## Passage donné
——————

Il y a treize jours, dans l’année, pendant lesquels il ne s’est pas passé grand-chose, ou bien pour lesquels les rares événements de ces journées ont été traités à une autre occasion (et plusieurs fois pour certains), à d’autres dates, sous une autre « entrée ».
Nous en profiterons donc, dans notre évocation politico/historico/culturelle de notre Histoire, de nos Racines, pour donner un tour plus civilisationnel à notre balade dans le temps; et nous évoquerons, ces jours-là, des faits plus généraux, qui ne se sont pas produits sur un seul jour (comme une naissance ou une bataille) mais qui recouvrent une période plus longue.
Ces jours creux seront donc prétexte à autant d’évocations.
• 1. Essai de bilan des Capétiens, par Michel Mourre (2 février)
• 2.Splendeur et décadence : Les diamants de la Couronne. (12 février)
• 4. Deux hauts lieux indissociables de la Monarchie française : la cathédrale Notre-Dame de Reims, cathédrale du Sacre, et la Basilique de Saint-Denis, nécropole royale. 2. Saint-Denis (19 février)
• 5. Quand Le Nôtre envoyait à la France et au monde le message grandiose du Jardin à la Française. (13 mars)
• 7. Quand Louis XIV a fait de Versailles un triple poème : humaniste, politique et chrétien. (28 avril)
• 9. Quand la cathédrale Saint-Pierre de Beauvais a reçu, au XIIIème siècle, son extraordinaire vitrail du Miracle de Théophile (28 mai)
• 10. Quand Chenonceau, le Château des Dames, à reçu la visite de Louis XIV, âgé de douze ans, le 14 Juillet 1650. (26 juillet)
• 11. Le Mont Saint Michel (11 août)
• 12. Quand François premier a lancé le chantier de Chambord. (29 septembre)
• 13. Quand Léonard de Vinci s’est installé au Clos Lucé. (27 octobre)
Aujourd’hui
Le Mont Saint Michel
I. L’essentiel
« Voici donc treize siècles que le Mont-Saint-Michel existe ! Treize siècles d’histoire. Treize siècles de vie religieuse, politique et militaire. Témoin des grands combats qui ont peu à peu construit la France et l’Europe, le mont-Saint-Michel est aujourd’hui un lieu à nul autre pareil, mélange rare de terre, de mer, de vent et de pierres.

——————

## Données brutes
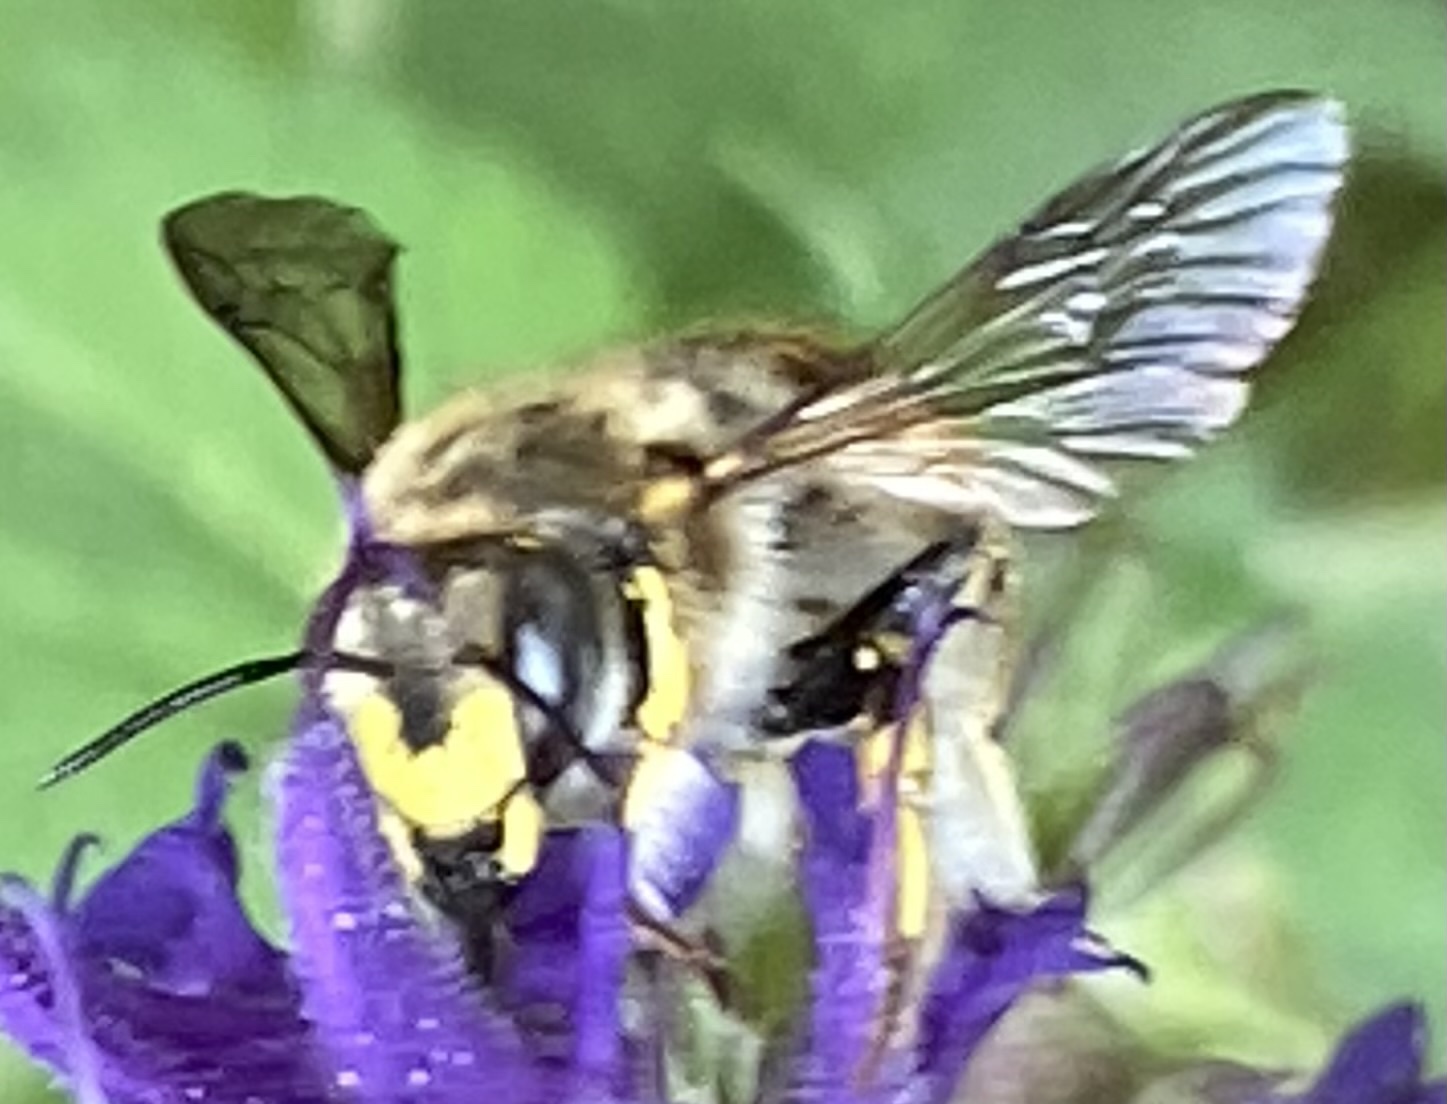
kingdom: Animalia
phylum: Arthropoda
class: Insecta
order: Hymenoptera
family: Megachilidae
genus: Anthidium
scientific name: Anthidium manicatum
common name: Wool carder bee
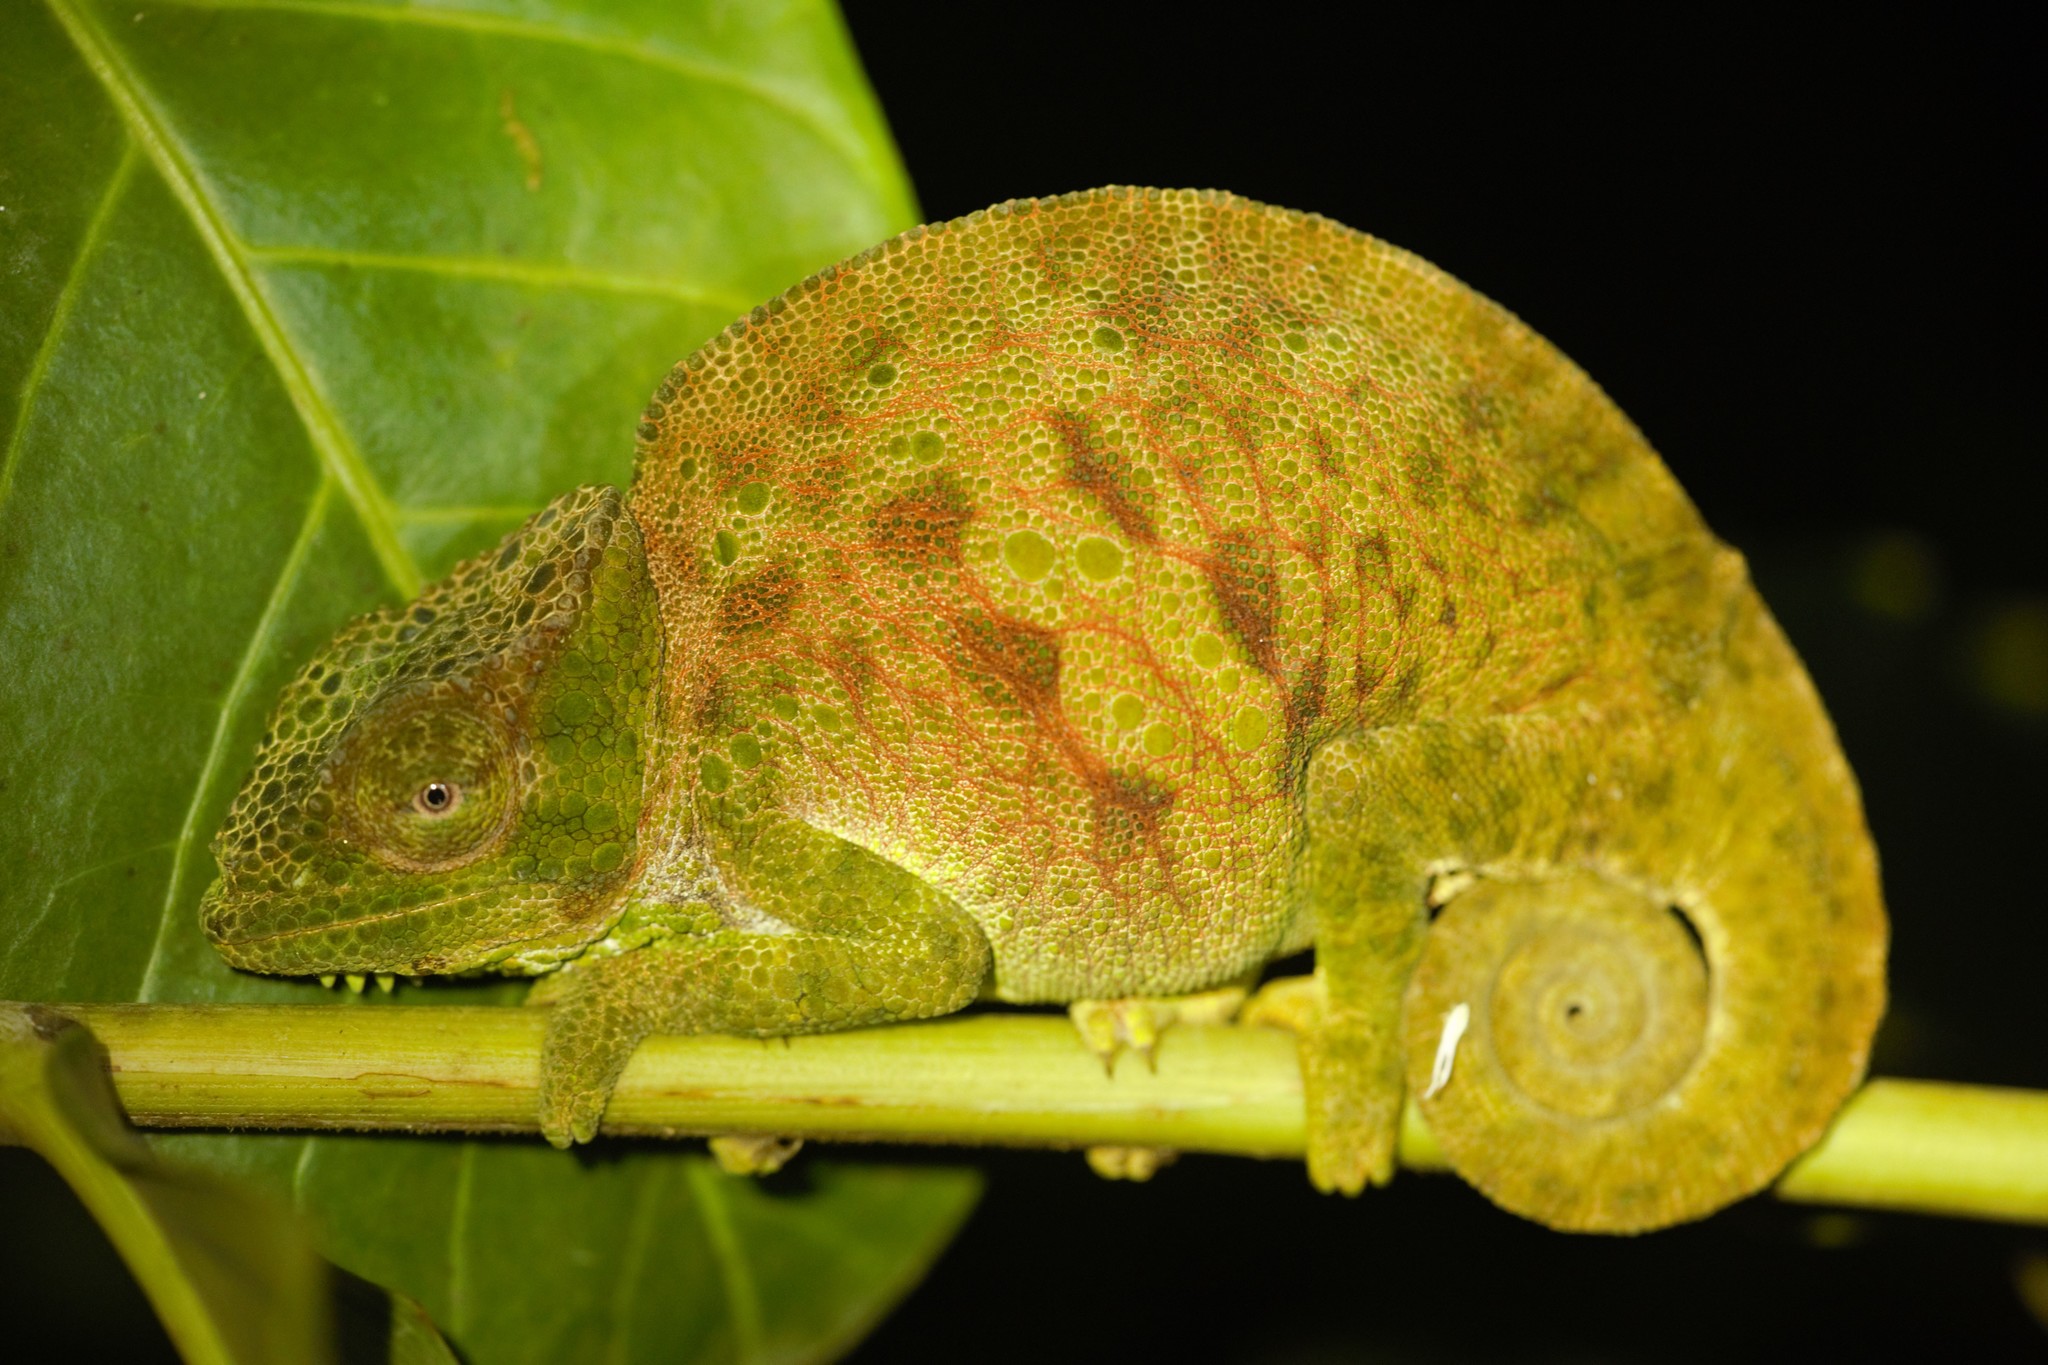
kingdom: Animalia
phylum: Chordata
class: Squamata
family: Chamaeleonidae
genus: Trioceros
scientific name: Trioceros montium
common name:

——————

## Tâche écrite A
Les affirmations suivantes sont-elles conformes au passage donné ? Répondez par oui ou non pour chacune, en citant les mots décisifs du passage. (i) Le passage compte treize jours dans l'année où il ne s'est pas passé grand-chose. (ii) Le Mont Saint Michel est associé à la date du 11 août. (iii) Louis XIV avait quinze ans lors de sa visite à Chenonceau.
## Tâche écrite B
Extrayez à l'identique les lignes des enregistrements, en commençant au début de ceux-ci et en terminant à la ligne qui contient « family: Chamaeleonidae », incluse. Laissez les images de côté dans votre réponse.

## Réponse complète A
(i) Oui : « Il y a treize jours, dans l’année, pendant lesquels il ne s’est pas passé grand-chose ».
(ii) Oui : « 11. Le Mont Saint Michel (11 août) ».
(iii) Non : « Louis XIV, âgé de douze ans ».

## Réponse complète B
kingdom: Animalia
phylum: Arthropoda
class: Insecta
order: Hymenoptera
family: Megachilidae
genus: Anthidium
scientific name: Anthidium manicatum
common name: Wool carder bee
kingdom: Animalia
phylum: Chordata
class: Squamata
family: Chamaeleonidae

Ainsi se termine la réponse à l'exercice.